(eM+C)—It’s clear that post-PC computing is here. According to a comScore report released this month, there are more than 100 million smartphone users in the U.S. alone, making the need to offer a compelling mobile web experience more important than ever.
If you haven’t optimized your website for mobile devices yet, you’re likely missing a big opportunity to market to prospects and strengthen engagement with your current customers. When you initiate a plan to mobilize your standard website, you’ll save great deal of time, money and resources by doing it right the first time.
Even with the varying technical requirements of mobile devices, it’s possible to easily and effectively increase mobile engagement through experimentation. Common methods for running controlled experiments on both websites and mobile sites range from simple A/B testing to sophisticated multivariate testing.

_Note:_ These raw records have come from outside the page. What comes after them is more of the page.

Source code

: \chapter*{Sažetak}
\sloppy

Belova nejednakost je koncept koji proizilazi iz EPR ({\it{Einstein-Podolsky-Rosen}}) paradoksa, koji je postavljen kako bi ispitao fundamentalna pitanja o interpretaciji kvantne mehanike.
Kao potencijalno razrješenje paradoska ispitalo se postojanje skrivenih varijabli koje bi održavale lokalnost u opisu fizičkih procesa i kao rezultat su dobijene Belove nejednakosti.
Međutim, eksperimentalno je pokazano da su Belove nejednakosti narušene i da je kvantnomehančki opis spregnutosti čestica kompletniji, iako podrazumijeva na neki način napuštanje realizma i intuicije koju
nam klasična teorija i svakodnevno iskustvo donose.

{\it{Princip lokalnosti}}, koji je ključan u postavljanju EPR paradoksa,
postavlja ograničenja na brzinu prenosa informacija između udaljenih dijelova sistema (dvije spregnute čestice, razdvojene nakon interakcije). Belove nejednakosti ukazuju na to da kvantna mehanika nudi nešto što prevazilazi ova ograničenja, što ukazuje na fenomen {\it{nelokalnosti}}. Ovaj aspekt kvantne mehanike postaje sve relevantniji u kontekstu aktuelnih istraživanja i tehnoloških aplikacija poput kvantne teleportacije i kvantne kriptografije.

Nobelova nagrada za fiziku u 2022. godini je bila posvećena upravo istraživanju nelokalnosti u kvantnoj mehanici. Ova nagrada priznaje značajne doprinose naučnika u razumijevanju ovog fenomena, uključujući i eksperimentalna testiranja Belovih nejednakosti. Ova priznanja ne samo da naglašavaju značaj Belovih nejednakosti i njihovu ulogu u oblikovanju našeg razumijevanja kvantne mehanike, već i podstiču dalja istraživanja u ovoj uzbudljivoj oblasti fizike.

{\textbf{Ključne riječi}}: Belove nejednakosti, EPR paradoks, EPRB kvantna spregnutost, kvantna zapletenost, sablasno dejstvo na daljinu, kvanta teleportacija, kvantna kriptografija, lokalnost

In A/B testing, one or more new versions of a page or single element compete against the original (control) version. For example, two new versions of a headline might compete against an original headline. While A/B testing allows you to test one factor at a time, multivariate testing enables you to test many changes simultaneously.
Evaluating the impact of combinations of factors and their variations often reveals significant interaction effects that can have a dramatic impact on your conversion goals. That’s why mobile optimization using A/B and multivariate testing has been proven to be one of the most effective and immediate methods to increase visitor engagement, mobile application adoption and content consumption.
Testing can help you discover which content your clients prefer on their specific mobile devices. Though mobile marketing isn’t new, there’s still relatively little in the way of best practices for the mobile channel. It can be difficult to know which content, user interface element or aesthetic will be most effective for your audience. Analysis of consumer behavior has shown that mobile users have different needs and expectations than desktop users. Environment, task at hand and physical device constraints all differ, often dramatically.
That’s where mobile targeting comes in. Gone are the days when one smartphone or two smartphones dominated the market. Today there’s a wide range of wireless devices, browsers, screen sizes, carriers, network speeds and so on. You’ll want to know which mobile device capabilities your visitors are using. You can use that information for content targeting, enabling you to discover how varying types of mobile-optimized content influence user behavior and ultimately site profitability.
In doing so, you’ll be able to test, measure and ultimately deliver the content, layout and promotional offers that are more effective for each mobile device category. For example:
• preferred markup language: HTML vs. WAP/WML;
• keyboard type: physical vs. touchscreen keyboard;
• screen dimensions and rotation support;
• browser capabilities: scaling, Flash and AJAX support;
• cellular network data speeds: 2.5G, 3G and 4G; and
• mobile operating system: Apple iOS, Android, Blackberry/RIM, Windows Mobile and Palm webOS.
Understanding how each mobile site element influences the visitor experience is the essence of the “test-learn-repeat” process that marketers can use to prove (or disprove) the effectiveness of new ideas and continually improve their mobile site’s ability to achieve and exceed marketing goals. Armed with the knowledge provided by mobile optimization, marketers can focus on achieving optimization goals and derive an unprecedented level of data accuracy—all while saving precious time, money and resources.
Kim Ann King is the chief marketing officer of web and mobile optimization firm SiteSpect.